Lincoln nodded, looking back at the papers, one of them dated from Chicago only two days ago. How remarkable, he thought When I came to Congress from Springfield only
seventeen years ago the journey had taken more than a week. Now papers can be rushed from Chicago in just two days. The Chicago paper's top story was a report from Grant's army proclaiming that Vicksburg would fall within the week.
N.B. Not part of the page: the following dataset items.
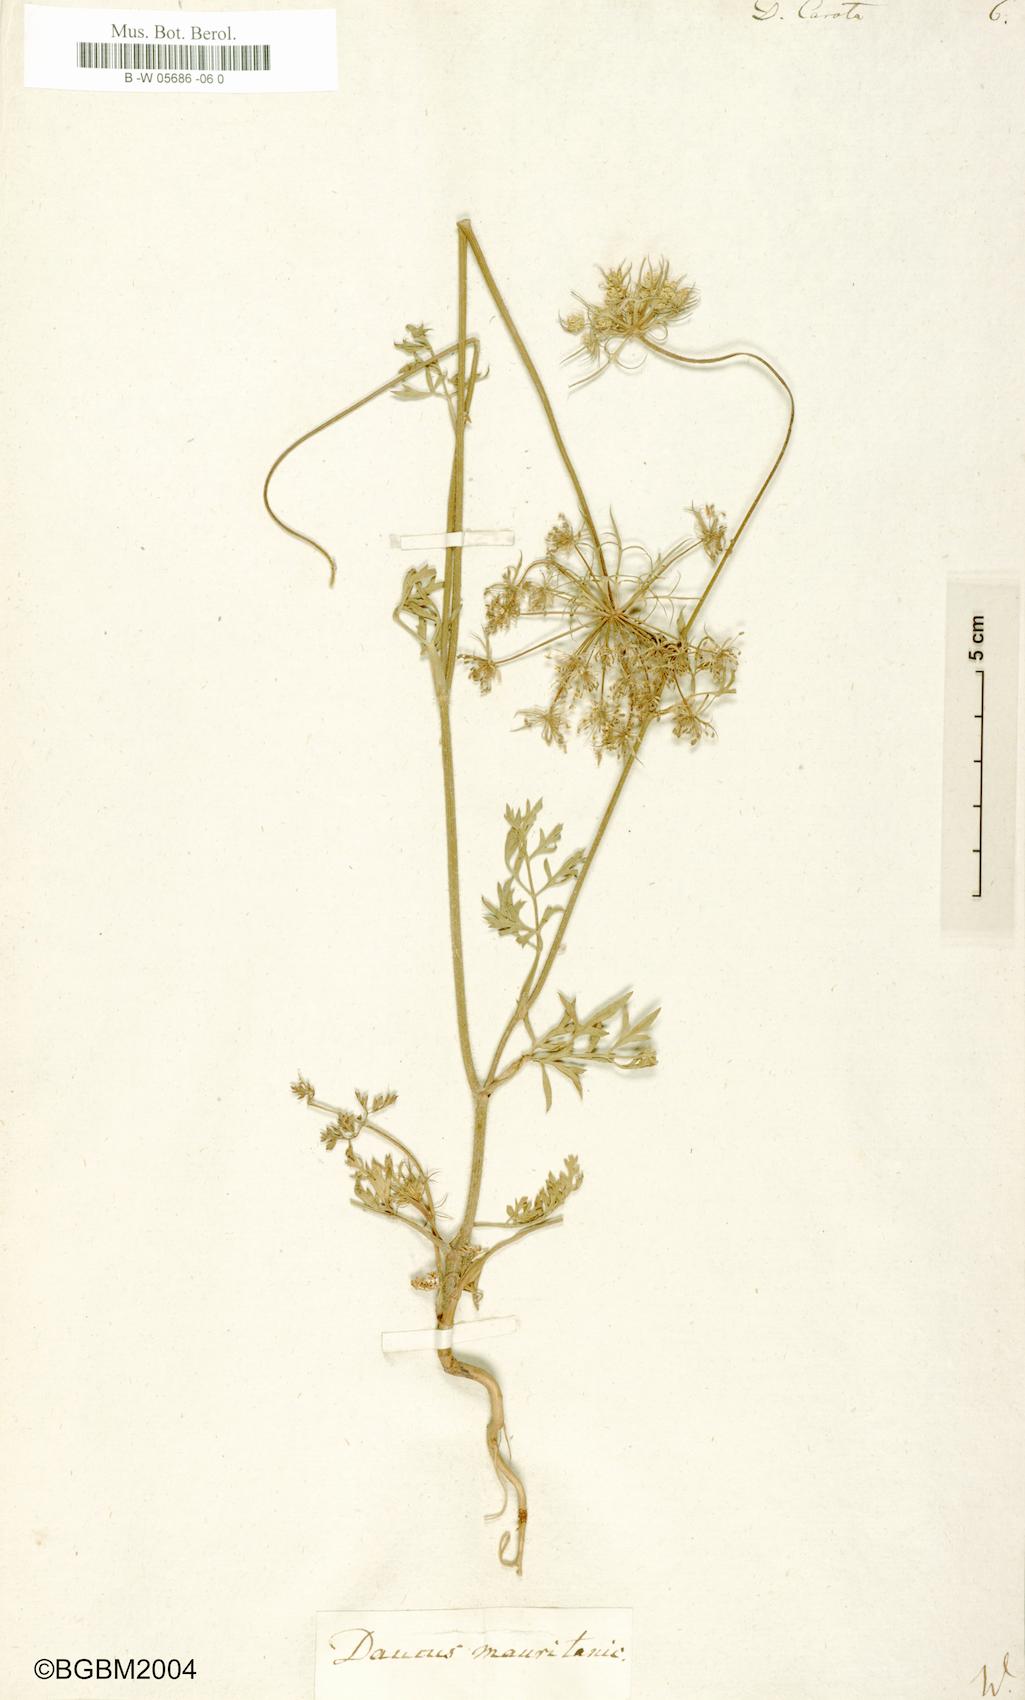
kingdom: Plantae
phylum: Tracheophyta
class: Magnoliopsida
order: Apiales
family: Apiaceae
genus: Daucus
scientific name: Daucus carota
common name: Wild carrot
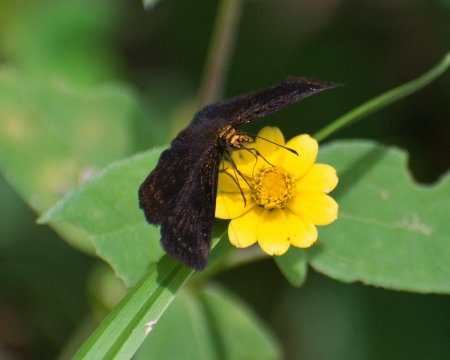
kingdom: Animalia
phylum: Arthropoda
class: Insecta
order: Lepidoptera
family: Hesperiidae
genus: Staphylus
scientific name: Staphylus vulgata
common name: Golden-snouted Sootywing
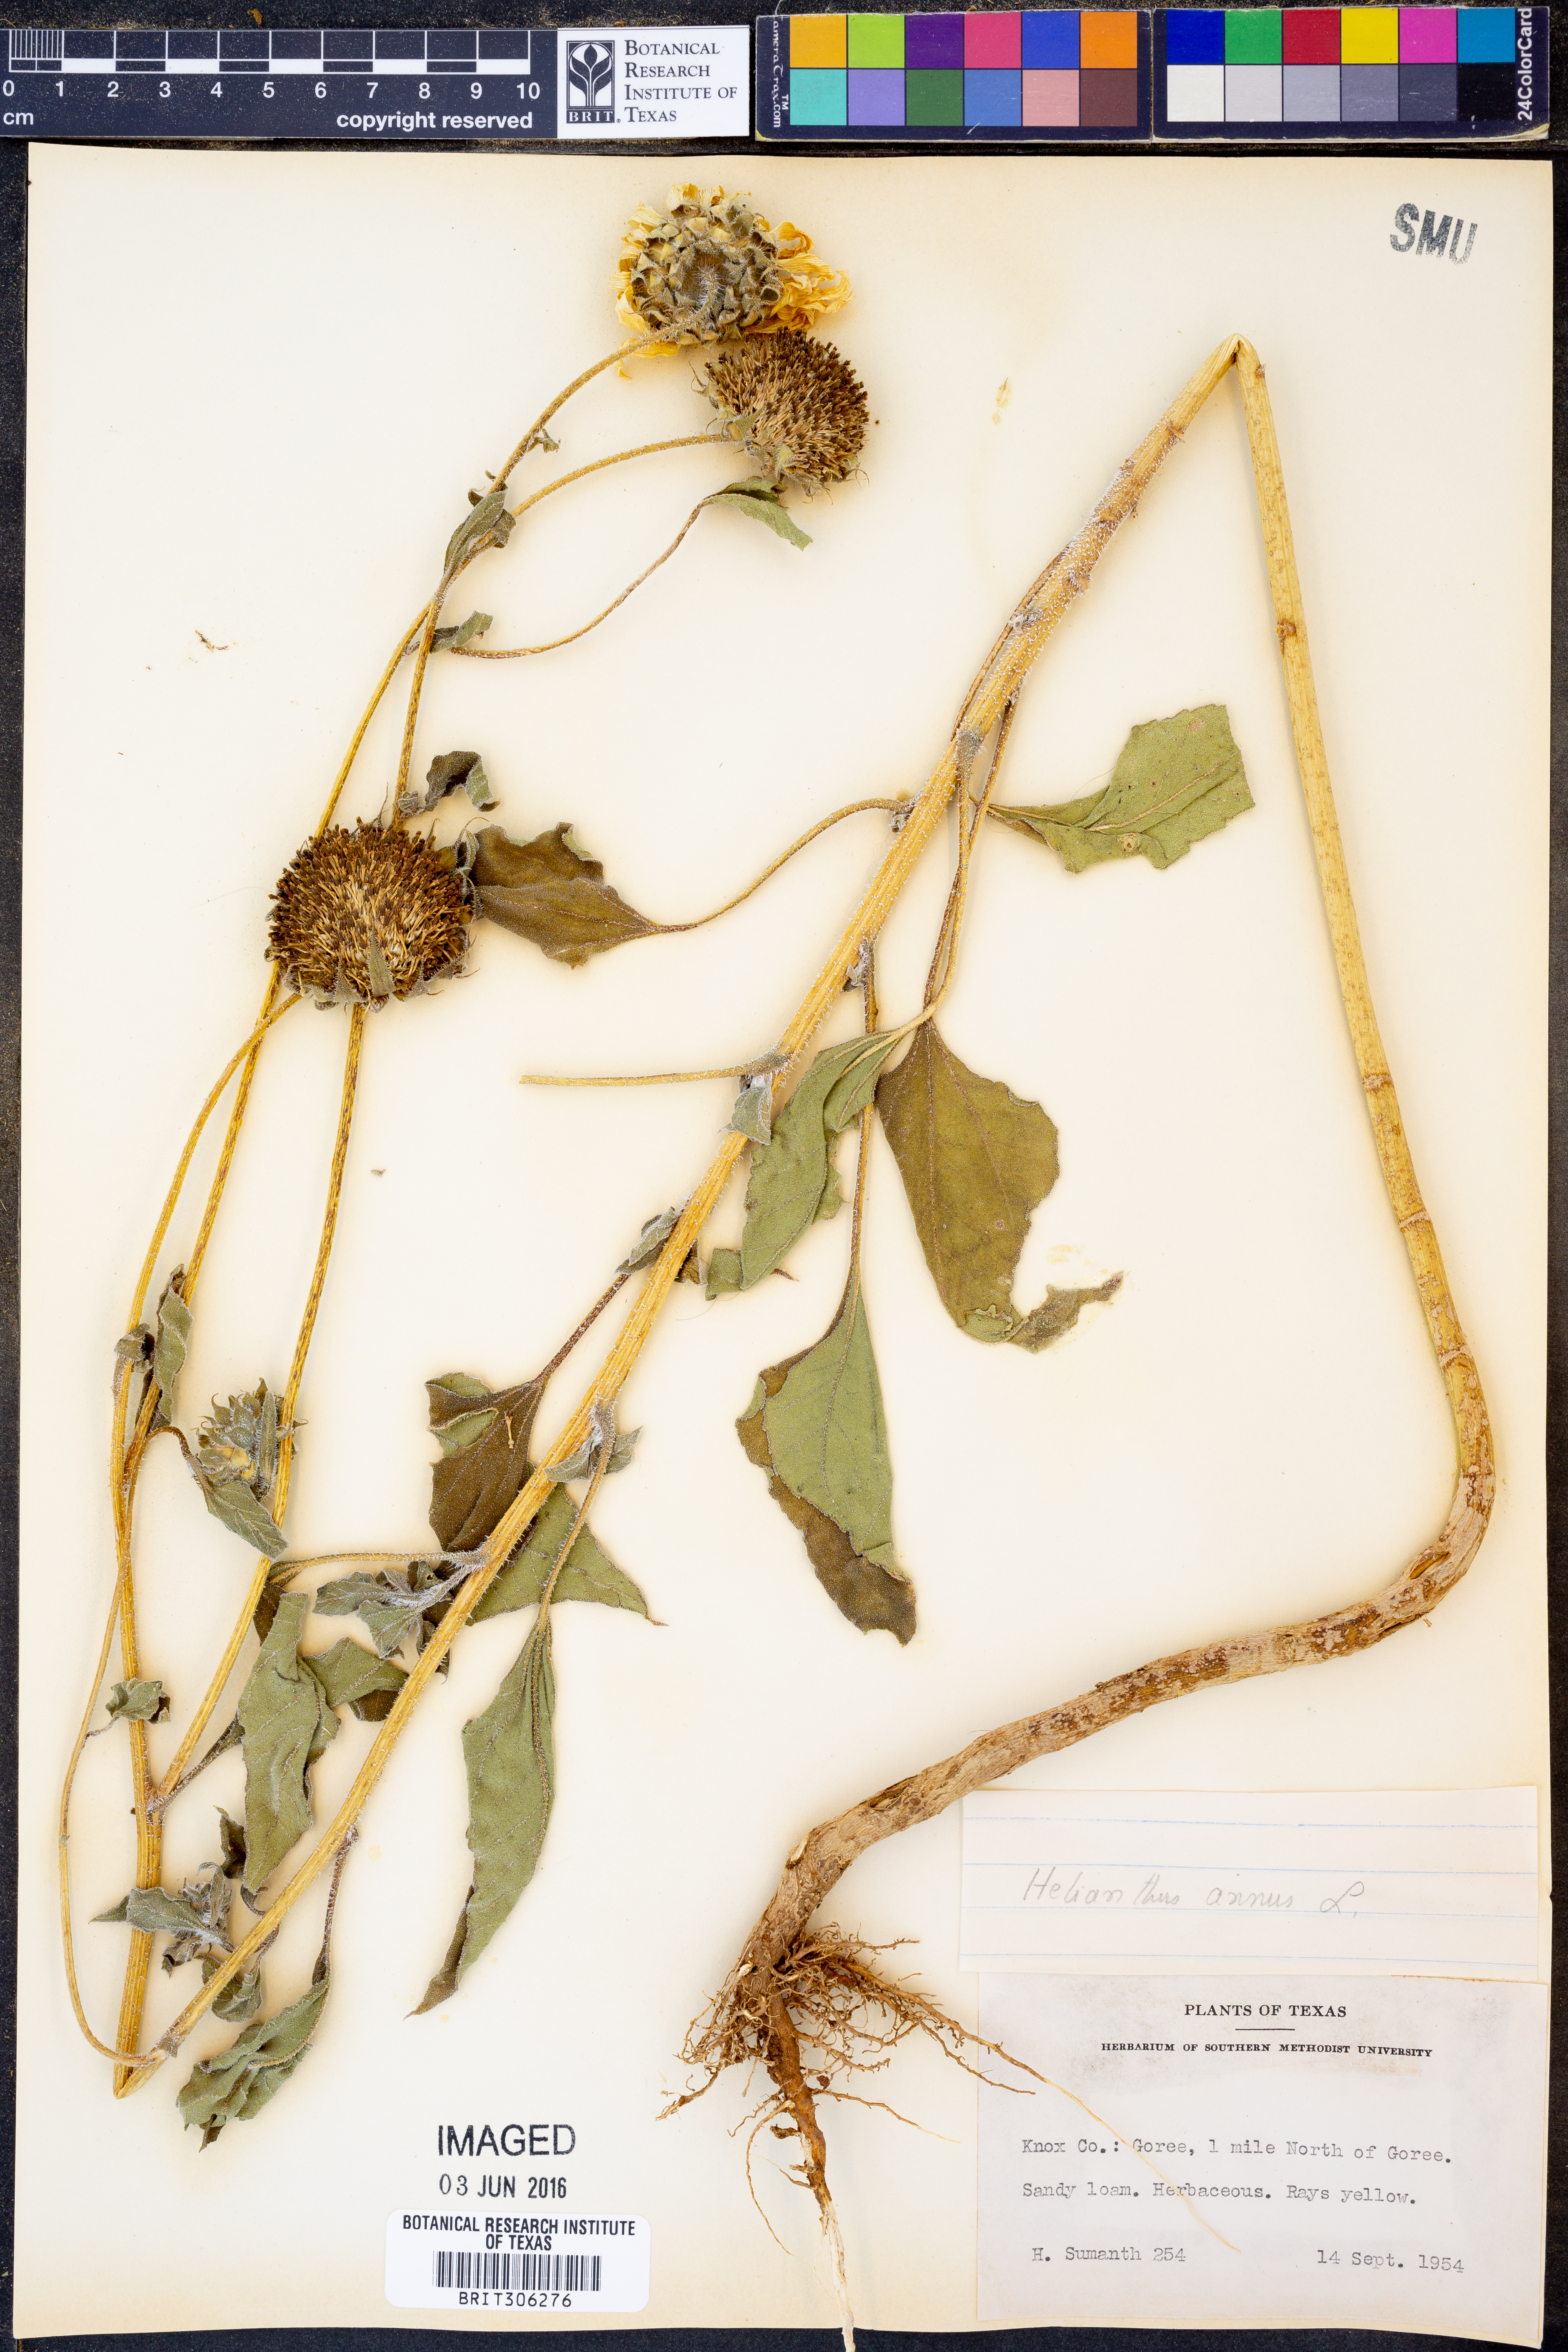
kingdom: Plantae
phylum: Tracheophyta
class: Magnoliopsida
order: Asterales
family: Asteraceae
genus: Helianthus
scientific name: Helianthus annuus
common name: Sunflower
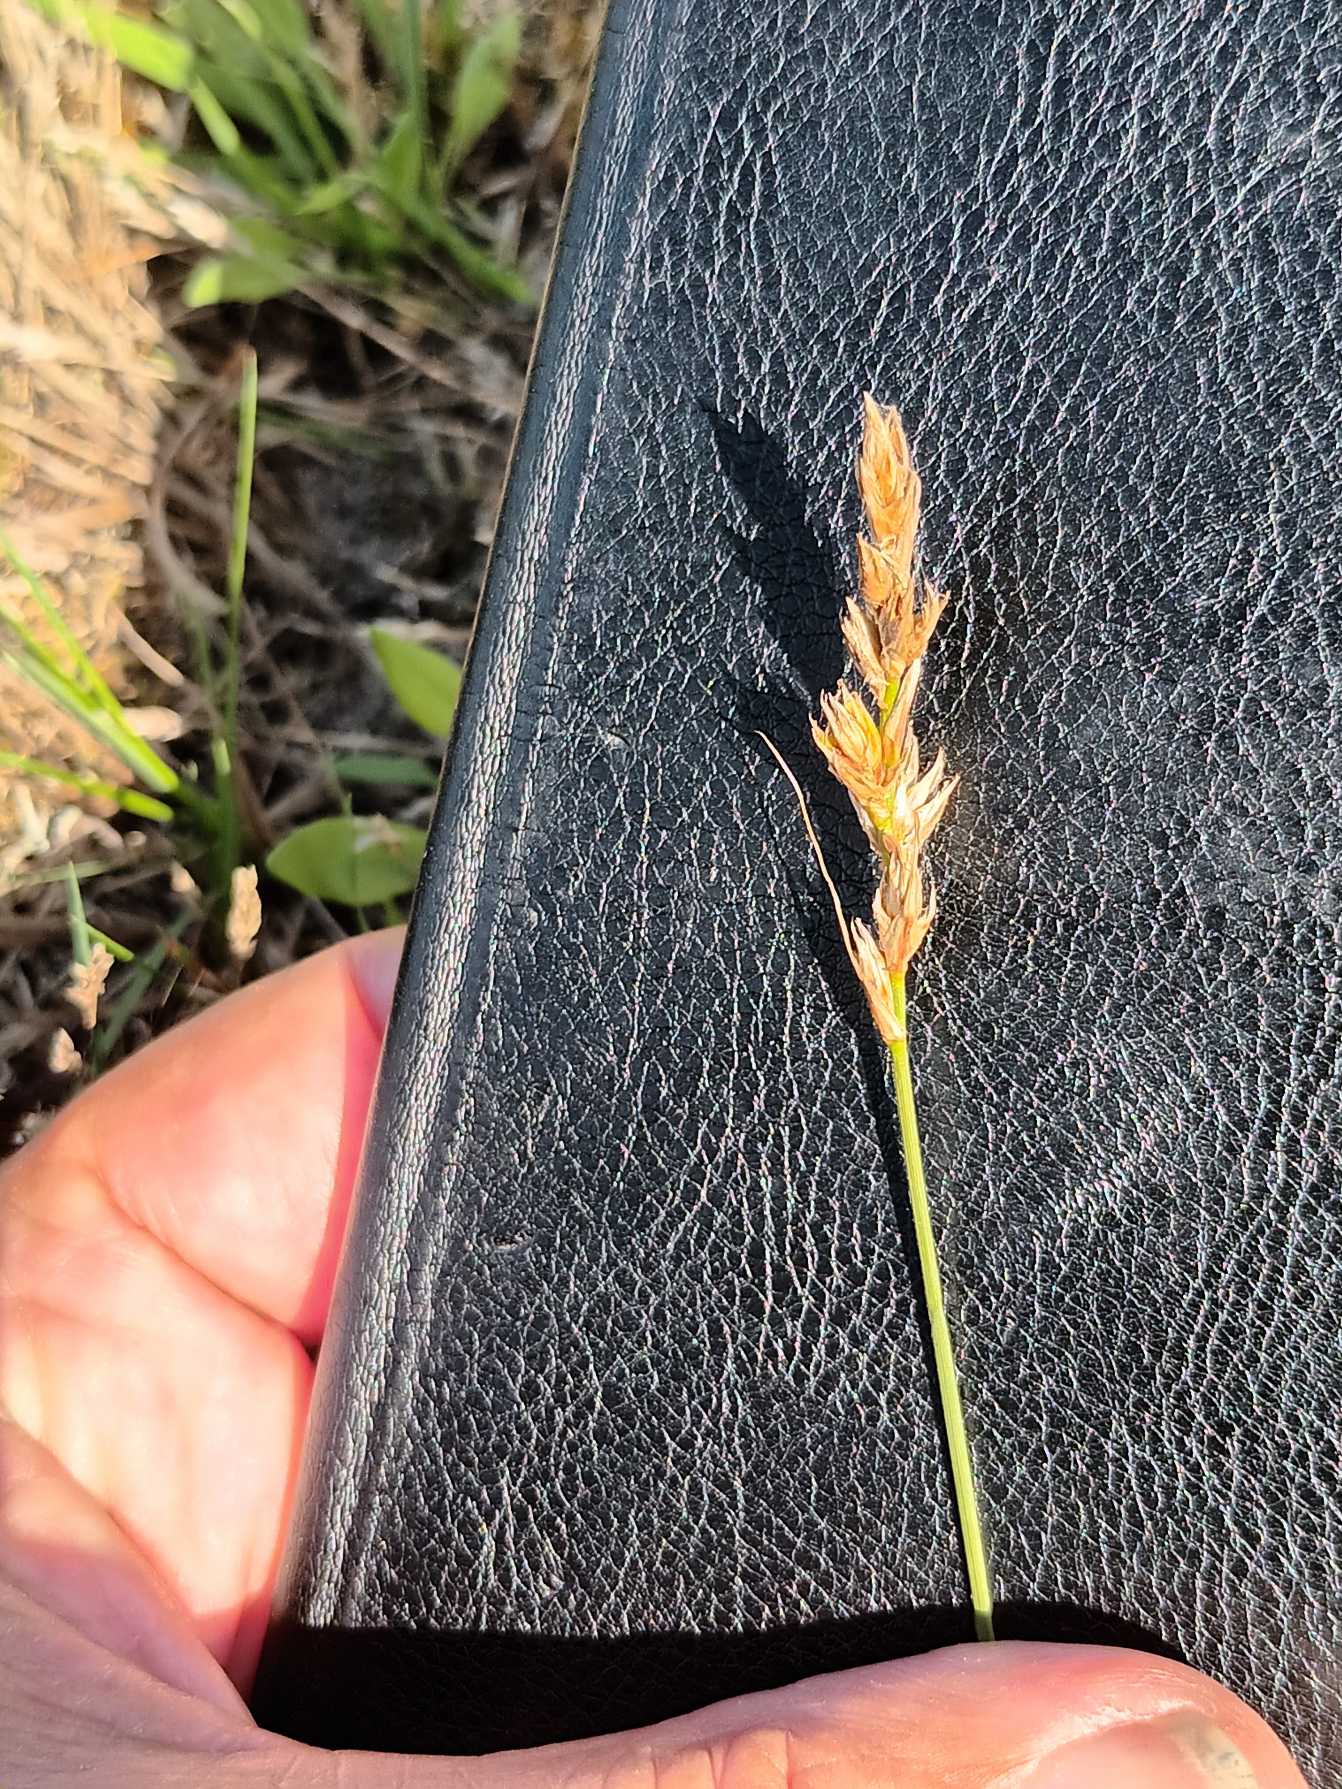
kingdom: Plantae
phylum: Tracheophyta
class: Liliopsida
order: Poales
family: Cyperaceae
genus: Carex
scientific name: Carex arenaria
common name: Sand-star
"There is nothing we can do to affect things now," Lincoln said, again looking back at the map. "Let us trust that General Meade will prove himself worthy of the men who serve him;"
Chapter Ten
Brig. Gen. John Buford fought to regain his saddle, his mount nervously shying back from the shell burst that had detonated a dozen feet away. The trooper who had been reporting to him was down, lying still in the middle of the road, covered in white dust. "You hurt, General?"
Head ringing from the concussion, John turned. It was Gamble, commander of his First Brigade.
He was stunned from the blast, and it took a moment for his thoughts to clear.
Gamble leaned over, grabbing the reins to John's horse.
"Are you hurt, sir?"
"No, no. I'll be fine in a moment"
"They're spreading the line," Gamble shouted, "extending to our right!"
John nodded, willing the pounding in his chest to settle down, his thoughts to clear.
It was getting decidedly hot the air thick, sticky. He looked back to the east toward Taneytown. The rest of Devin's brigade was coming up on the pike, troops of cavalry spreading out across the fields, riding hard.
But the horses were blown, moving slowly. Hard days of campaigning, the fight yesterday, were telling now. Cavalry could move quickly when need be, but then horses had to be rested. Push too hard and your entire command is on foot. That's why he had requested the pullback to the rear, to give the mounts a day or two to feed on the rich pastures, get reshod after nearly two hundred miles of marching in the last two weeks, and even more importantly, resupply his command with ammunition and rations.